Un jeune en formation, un futur soignant, un citoyen qui demandait simplement le respect d’un droit.
Ce drame n’est ni un accident ni un fait divers. Il constitue une faute morale majeure de l’État et une alerte grave pour les droits humains.
Une bourse n’est pas une faveur
La bourse étudiante n’est ni une largesse ni un privilège. Elle est un engagement public, une condition minimale pour permettre aux étudiants issus de milieux modestes d’étudier, de se loger et de se nourrir dignement.

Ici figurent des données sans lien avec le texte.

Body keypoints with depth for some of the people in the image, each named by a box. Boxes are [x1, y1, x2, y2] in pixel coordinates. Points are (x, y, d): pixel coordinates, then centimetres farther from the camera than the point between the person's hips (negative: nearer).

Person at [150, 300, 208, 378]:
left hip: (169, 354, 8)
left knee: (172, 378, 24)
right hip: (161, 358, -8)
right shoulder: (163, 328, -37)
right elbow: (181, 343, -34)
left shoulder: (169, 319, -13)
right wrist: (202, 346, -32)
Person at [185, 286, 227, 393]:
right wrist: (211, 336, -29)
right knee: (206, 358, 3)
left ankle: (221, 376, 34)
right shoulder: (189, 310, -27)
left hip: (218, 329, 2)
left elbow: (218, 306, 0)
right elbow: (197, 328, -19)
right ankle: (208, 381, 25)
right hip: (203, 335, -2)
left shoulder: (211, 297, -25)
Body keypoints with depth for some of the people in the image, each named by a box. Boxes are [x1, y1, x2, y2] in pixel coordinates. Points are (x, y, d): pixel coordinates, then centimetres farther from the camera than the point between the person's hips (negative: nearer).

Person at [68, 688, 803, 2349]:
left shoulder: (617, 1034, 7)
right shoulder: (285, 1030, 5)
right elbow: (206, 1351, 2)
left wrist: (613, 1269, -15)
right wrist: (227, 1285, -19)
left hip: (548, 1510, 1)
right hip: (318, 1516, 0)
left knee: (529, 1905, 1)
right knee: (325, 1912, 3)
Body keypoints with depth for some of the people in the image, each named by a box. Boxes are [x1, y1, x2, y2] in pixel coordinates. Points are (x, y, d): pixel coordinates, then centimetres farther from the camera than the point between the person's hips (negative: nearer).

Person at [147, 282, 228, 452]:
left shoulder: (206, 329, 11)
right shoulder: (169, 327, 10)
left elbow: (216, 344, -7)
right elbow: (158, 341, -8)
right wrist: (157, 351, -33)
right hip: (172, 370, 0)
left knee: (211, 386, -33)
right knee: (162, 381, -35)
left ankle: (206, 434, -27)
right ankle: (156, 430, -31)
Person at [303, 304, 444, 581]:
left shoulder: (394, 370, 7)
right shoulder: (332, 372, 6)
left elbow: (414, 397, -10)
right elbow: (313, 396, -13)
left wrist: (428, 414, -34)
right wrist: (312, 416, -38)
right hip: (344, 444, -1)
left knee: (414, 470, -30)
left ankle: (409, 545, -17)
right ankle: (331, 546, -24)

Quand réclamer ce droit conduit à la mort, ce n’est pas l’étudiant qui a fauté, mais l’ensemble de la chaîne de responsabilité publique.
Criminaliser la jeunesse, tuer l’avenir
La mort d’Abdoulaye Ba révèle une dérive inquiétante : la criminalisation des revendications sociales pacifiques, la banalisation de la violence contre les étudiants, le mépris structurel envers une jeunesse déjà frappée par la précarité, le chômage et l’exil. Un pays qui tue ses étudiants pour avoir demandé justice sabote son propre avenir.
Il transforme l’université en zone de peur et envoie un message glaçant : demander ses droits peut coûter la vie.
Une violation manifeste des droits humains.
Ce drame soulève des violations graves :
atteinte au droit à la vie, violation de la liberté d’expression et de manifestation pacifique, manquement à l’obligation de protection des étudiants par les autorités.
Aucun discours sur la stabilité, la paix ou le développement ne peut tenir face au sang d’un étudiant tombé pour avoir voulu étudier dignement.
Ce que la communauté nationale et internationale doit exiger. La vérité complète sur les circonstances de la mort d’Abdoulaye Ba
L’identification et la poursuite judiciaire de tous les responsables
Il faut de la Justice, réparation et reconnaissance pour sa famille. Des garanties fermes de non-répétition, incluant la protection des mouvements étudiants.
Se taire serait accepter l’inacceptable.
Minimiser serait devenir complice.
Un État digne protège ses étudiants.
Une démocratie réelle n’ouvre pas le feu sur sa jeunesse.
Tuer un étudiant, c’est tuer une part de l’avenir collectif.
Amadou SYLLA –
Militant associatif – Pour une conscience citoyenne active.